Israel, decía, es un país de contradicciones. Así, junto a los malos modales de no pocos y los gritos demasiado comunes encontramos a gente capaz de bajarse con uno del autobús para explicarle cómo llegar a la calle por la que preguntaba. Israel es un país que tiene mucho que aprender de otros… en los que se respetan las filas en la parada del bus y en el supermercado, en los que se habla sin gritar y la gente no cree que siempre tiene razón. Pero también es un país con mucho que enseñar. Enseñar, por ejemplo, que la única venganza posible tras una terrible tragedia es apostar por la vida, como hicieron en el secundario Shevaj Mofet de Tel Aviv, varios de cuyos alumnos fueron asesinados en un atentado suicida de Hamás en junio del 2001, mientras esperaban para entrar un sábado noche a una discoteca de la playa: en su memoria, inauguraron una nueva biblioteca.
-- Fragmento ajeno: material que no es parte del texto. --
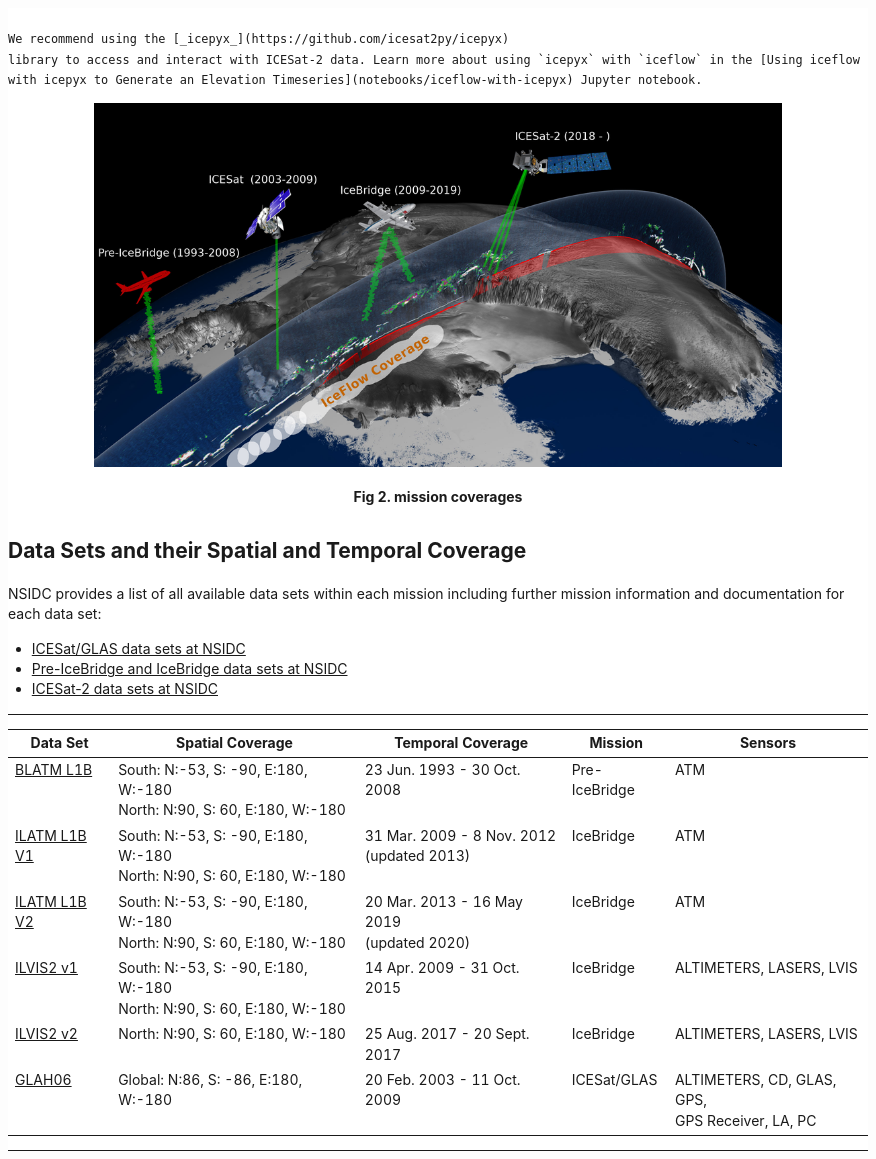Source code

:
 ```{note}

We recommend using the [_icepyx_](https://github.com/icesat2py/icepyx)
library to access and interact with ICESat-2 data. Learn more about using `icepyx` with `iceflow` in the [Using iceflow with icepyx to Generate an Elevation Timeseries](notebooks/iceflow-with-icepyx) Jupyter notebook.

```

<p align="center">
<img style="align: center;" width="80%" src='./img/iceflow-coverage.jpg'/>
    <br>
    <b><center>Fig 2. mission coverages</center></b>
</p>

## Data Sets and their Spatial and Temporal Coverage

NSIDC provides a list of all available data sets within each mission including
further mission information and documentation for each data set:

- [ICESat/GLAS data sets at NSIDC](https://nsidc.org/data/icesat/data.html)
- [Pre-IceBridge and IceBridge data sets at NSIDC](https://nsidc.org/data/icebridge/data_summaries.html)
- [ICESat-2 data sets at NSIDC](https://nsidc.org/data/icesat-2/data-sets)

---

| Data Set                                                  | Spatial Coverage                                                           | Temporal Coverage                              | Mission       | Sensors                                              |
| --------------------------------------------------------- | -------------------------------------------------------------------------- | ---------------------------------------------- | ------------- | ---------------------------------------------------- |
| [BLATM L1B](https://nsidc.org/data/BLATM1B)               | South: N:-53, S: -90, E:180, W:-180 <br> North: N:90, S: 60, E:180, W:-180 | 23 Jun. 1993 - 30 Oct. 2008                    | Pre-IceBridge | ATM                                                  |
| [ILATM L1B V1](https://nsidc.org/data/ILATM1B/versions/1) | South: N:-53, S: -90, E:180, W:-180 <br> North: N:90, S: 60, E:180, W:-180 | 31 Mar. 2009 - 8 Nov. 2012 <br> (updated 2013) | IceBridge     | ATM                                                  |
| [ILATM L1B V2](https://nsidc.org/data/ILATM1B/versions/2) | South: N:-53, S: -90, E:180, W:-180 <br> North: N:90, S: 60, E:180, W:-180 | 20 Mar. 2013 - 16 May 2019 <br> (updated 2020) | IceBridge     | ATM                                                  |
| [ILVIS2 v1](https://nsidc.org/data/ilvis2/versions/1)     | South: N:-53, S: -90, E:180, W:-180 <br> North: N:90, S: 60, E:180, W:-180 | 14 Apr. 2009 - 31 Oct. 2015                    | IceBridge     | ALTIMETERS, LASERS, LVIS                             |
| [ILVIS2 v2](https://nsidc.org/data/ilvis2/versions/2)     | North: N:90, S: 60, E:180, W:-180                                          | 25 Aug. 2017 - 20 Sept. 2017                   | IceBridge     | ALTIMETERS, LASERS, LVIS                             |
| [GLAH06](https://nsidc.org/data/GLAH06/)                  | Global: N:86, S: -86, E:180, W:-180                                        | 20 Feb. 2003 - 11 Oct. 2009                    | ICESat/GLAS   | ALTIMETERS, CD, GLAS, GPS, <br> GPS Receiver, LA, PC |

---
Igualmente puede enseñar solidaridad, como la manifestada por el pueblo todo en situaciones de emergencia, sea cuando los habitantes del norte abren sus casas para recibir a desconocidos compatriotas del sur hartos de los cohetes disparados desde Gaza, sea cuando los habitantes del sur abren sus casas para recibir a desconocidos compatriotas del norte hartos de los misiles de Hizbalá. O la mostrada por aquellos que enviaron paquetes y ayuda a Haití tras el terremoto. Israel siempre está listo para prestar ayuda humanitaria a países asolados por una catástrofe. Ese es su brazo más largo, no el armado.
Para terminar, vuelvo a mis hijos, nacidos los tres en Jerusalem, con una plegaria que elevo no necesariamente a Dios, ya que no estoy segura de que siempre preste atención. Quisiera que, si tienen que explicar alguna vez qué es Israel para ellos, puedan responder sin dudar, dentro de muchos años, quizás cuando yo ya no esté para protegerlos:
Israel es el país en el que nos sentimos seguros, un país que sabe atender a sus enfermos y ayudar a sus necesitados, un país que nos da orgullo porque invierte en su gente y sabe también prestar atención a los pesares de otros, un país que vive en paz con sus vecinos y consigo mismo. Un país del que mamá estaría orgullosa.